HUUSD director of finance and operations Michelle Baker presented the revised FY2023 draft budget to the board this week. The overall expenditures are up 4.3% from the FY2022 budget. Currently projected revenues are up 2.4%. The increase in expenditures includes increases in employee benefits (a $147,689 increase) and salaries (up $53,856). Special Education expenses are also up $589,575 (7.9%) while special education revenues are up $174,679 (5%) in the first year of Act 173, which is “an act relating to enhancing the effectiveness, availability and equity of services provided to students who require additional support.” 

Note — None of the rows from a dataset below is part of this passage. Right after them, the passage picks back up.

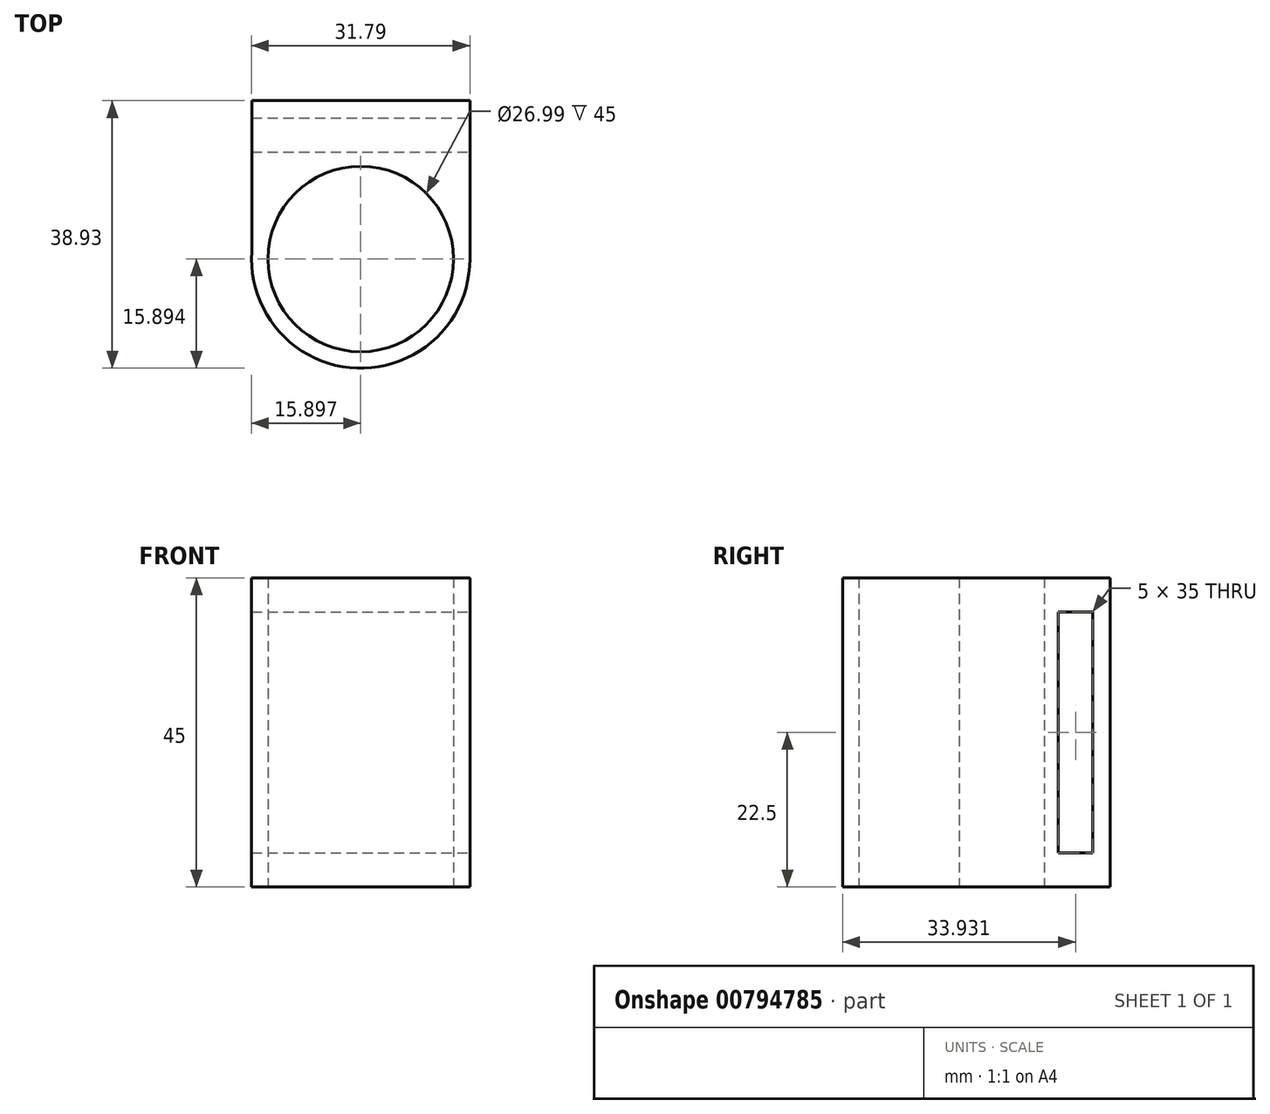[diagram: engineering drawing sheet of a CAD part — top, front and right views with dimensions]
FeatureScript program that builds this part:
annotation { "Feature Type Name" : "Feature", "Feature Type Description" : "" }
export const myFeature = defineFeature(function(context is Context, id is Id, definition is map)
    precondition{}
    {
        {
            var Q0;
            Q0=qCreatedBy(makeId("Top.planeOp"),FACE);
            var sketch = newSketch(context, id + "F0", { "sketchPlane" : qUnion([Q0])});
            skLineSegment(sketch, "E0.bottom", {"start": v(-17.7, 12.7) * mm, "end": v(14.05, 12.7) * mm});
            skLineSegment(sketch, "E0.left", {"start": v(-17.7, 12.7) * mm, "end": v(-17.7, -10.36) * mm});
            skLineSegment(sketch, "E0.right", {"start": v(14.05, 12.7) * mm, "end": v(14.05, -10.36) * mm});
            skCircle(sketch, "E1", {"center": v(-1.84, -10.34) * mm, "radius": 13.5 * mm});
            skArc(sketch, "E2", {"start": v(-17.7, -9.24) * mm, "mid": v(-2.38, -26.22) * mm, "end": v(14.05, -10.32) * mm});
            skSolve(sketch);
        }
        {
            var Q0;
            Q0 = qSketchRegion(id + "F0", true);
            extrude(context, id + "F1", {"entities" : qUnion([Q0]), "depth" : 45 * mm, "offsetDistance" : 25.4 * mm});
        }
        {
            var Q0;
            Q0=makeQuery(id+"F1.opExtrude","SWEPT_FACE",FACE,{"disambiguationData":[OSD([sQuery(id+"F0.wireOp",EDGE,"E0.right")])]});
            var sketch = newSketch(context, id + "F2", { "sketchPlane" : qUnion([Q0])});
            skLineSegment(sketch, "E3.bottom", {"start": v(10.2, 40) * mm, "end": v(5.2, 40) * mm});
            skLineSegment(sketch, "E3.top", {"start": v(10.2, 5) * mm, "end": v(5.2, 5) * mm});
            skLineSegment(sketch, "E3.left", {"start": v(10.2, 40) * mm, "end": v(10.2, 5) * mm});
            skLineSegment(sketch, "E3.right", {"start": v(5.2, 40) * mm, "end": v(5.2, 5) * mm});
            skSolve(sketch);
        }
        {
            var Q0;
            Q0 = qSketchRegion(id + "F2", true);
            extrude(context, id + "F3", {"entities" : qUnion([Q0]), "operationType" : NewBodyOperationType.REMOVE, "oppositeDirection" : true, "depth" : 33.8 * mm, "offsetDistance" : 25.4 * mm});
        }
    });
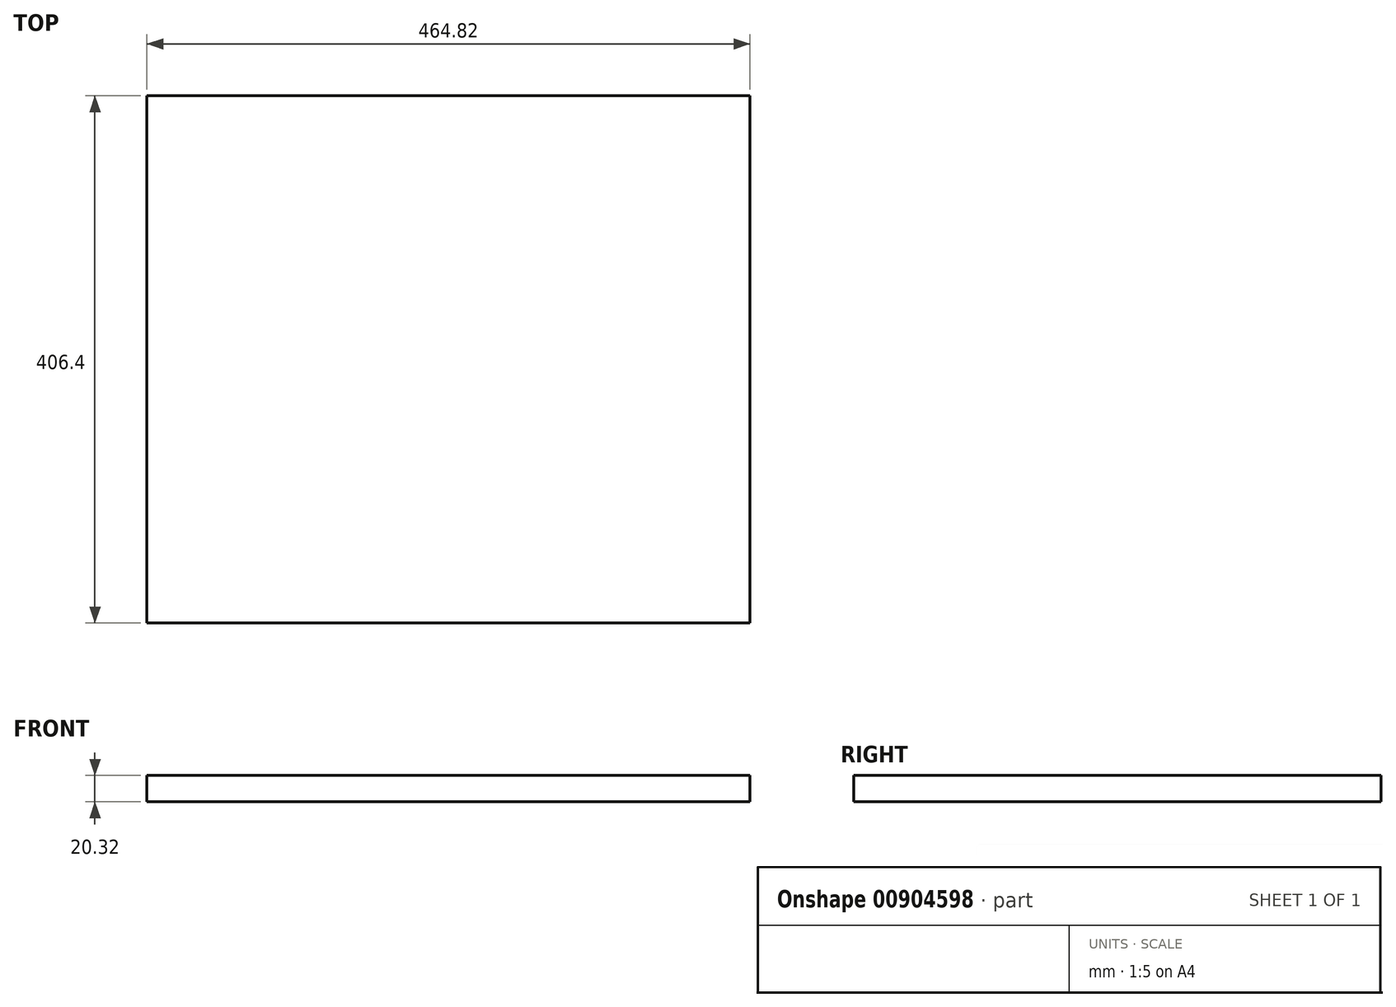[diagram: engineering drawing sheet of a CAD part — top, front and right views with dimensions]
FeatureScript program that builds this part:
annotation { "Feature Type Name" : "Feature", "Feature Type Description" : "" }
export const myFeature = defineFeature(function(context is Context, id is Id, definition is map)
    precondition{}
    {
        {
            var Q0;
            Q0=qCreatedBy(makeId("Top.planeOp"),FACE);
            var sketch = newSketch(context, id + "F0", { "sketchPlane" : qUnion([Q0])});
            skLineSegment(sketch, "E0.bottom", {"start": v(-30.48, -228.6) * mm, "end": v(-495.3, -228.6) * mm});
            skLineSegment(sketch, "E0.top", {"start": v(-30.48, 177.8) * mm, "end": v(-495.3, 177.8) * mm});
            skLineSegment(sketch, "E0.left", {"start": v(-30.48, -228.6) * mm, "end": v(-30.48, 177.8) * mm});
            skLineSegment(sketch, "E0.right", {"start": v(-495.3, -228.6) * mm, "end": v(-495.3, 177.8) * mm});
            skPoint(sketch, "E0.middle", {"position": v(-262.9, -25.4) * mm});
            skSolve(sketch);
        }
        {
            var Q0;
            Q0 = qSketchRegion(id + "F0", true);
            extrude(context, id + "F1", {"entities" : qUnion([Q0]), "depth" : 20.32 * mm, "offsetDistance" : 25.4 * mm});
        }
    });
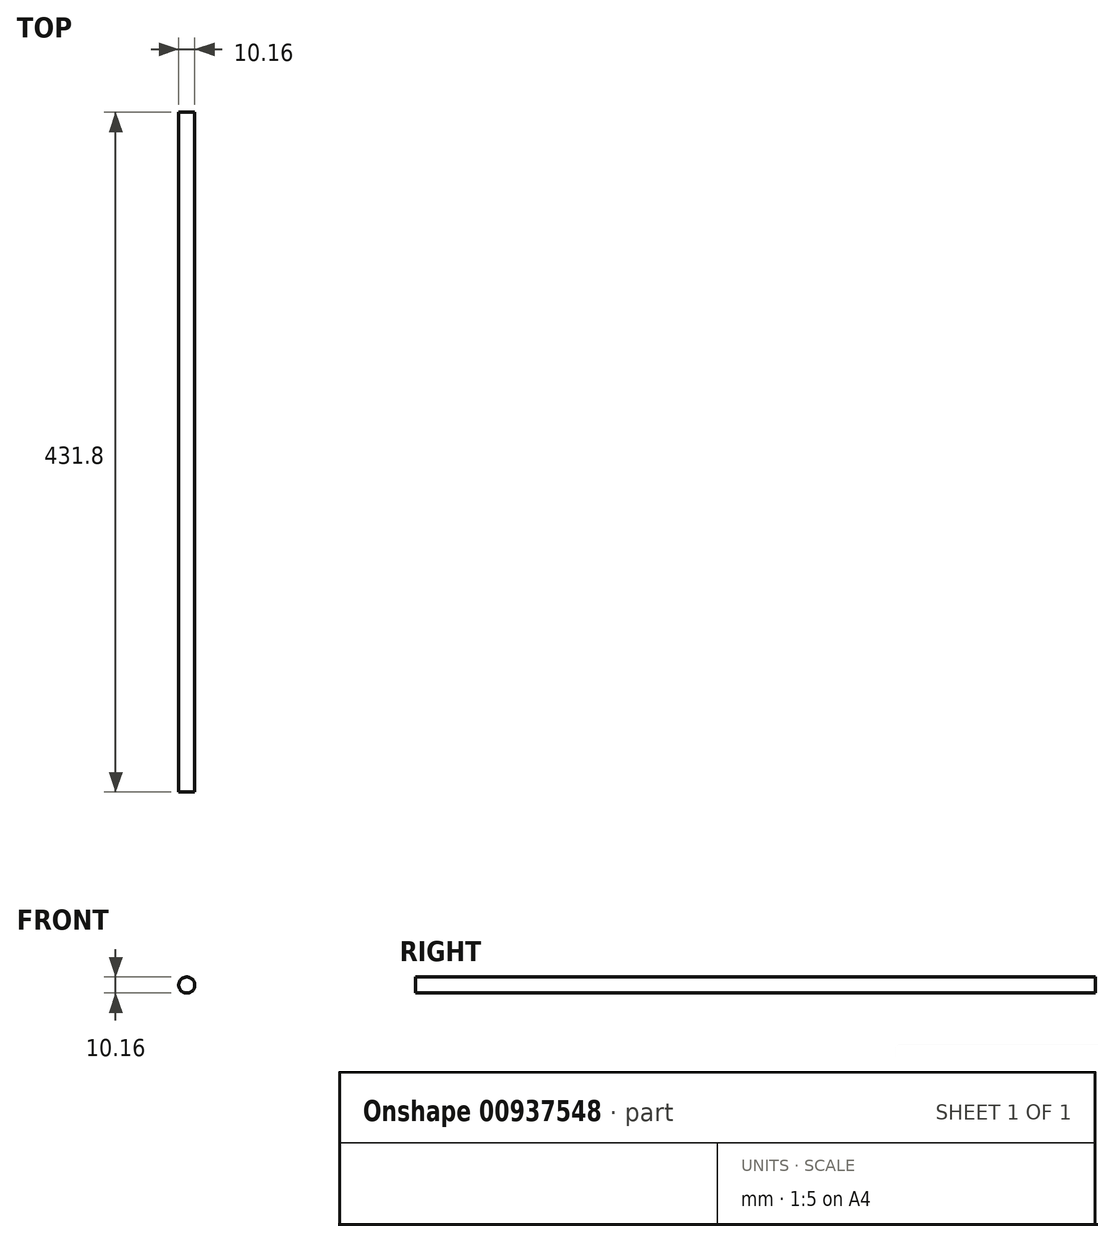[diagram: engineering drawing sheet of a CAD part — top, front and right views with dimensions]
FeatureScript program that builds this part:
annotation { "Feature Type Name" : "Feature", "Feature Type Description" : "" }
export const myFeature = defineFeature(function(context is Context, id is Id, definition is map)
    precondition{}
    {
        {
            var Q0;
            Q0=qCreatedBy(makeId("Front.planeOp"),FACE);
            var sketch = newSketch(context, id + "F0", { "sketchPlane" : qUnion([Q0])});
            skCircle(sketch, "E0", {"center": v(0, 0) * mm, "radius": 5.08 * mm});
            skSolve(sketch);
        }
        {
            var Q0;
            Q0 = qSketchRegion(id + "F0", true);
            extrude(context, id + "F1", {"entities" : qUnion([Q0]), "depth" : 431.8 * mm, "offsetDistance" : 25.4 * mm});
        }
    });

The budget report Baker submitted to the board said, “High School vocational tuition expense is up $23,393 based on updated data from the AOE on the six semester average student FTEs attending technical centers totaling 24.41, which is what the FY2023 tuition charges will be based on. The estimate for other consulting professional services is reduced by $31,915 based on actual spending to date and updated estimates.”

 

“The Tax Commissioner’s letter indicated rates across the state would decrease on average by 2.5% with a yield of $12,937 for a point of reference. The reason for the decline in tax rates is totally related to the yield estimate which is projected to go up 14.3%, from $11,317 to $12,937. If the yield projection was an increase of only 2%, the average increase over the last four years, homestead tax rates would be increasing by an average of 10.5%,” according to Baker.

There is a $1.6 million budget surplus from last year, which the board discussed putting towards the district’s maintenance reserve fund, which will be used to make repairs to the Harwood Union building. All board members were in agreement to include the surplus in the maintenance reserve funds.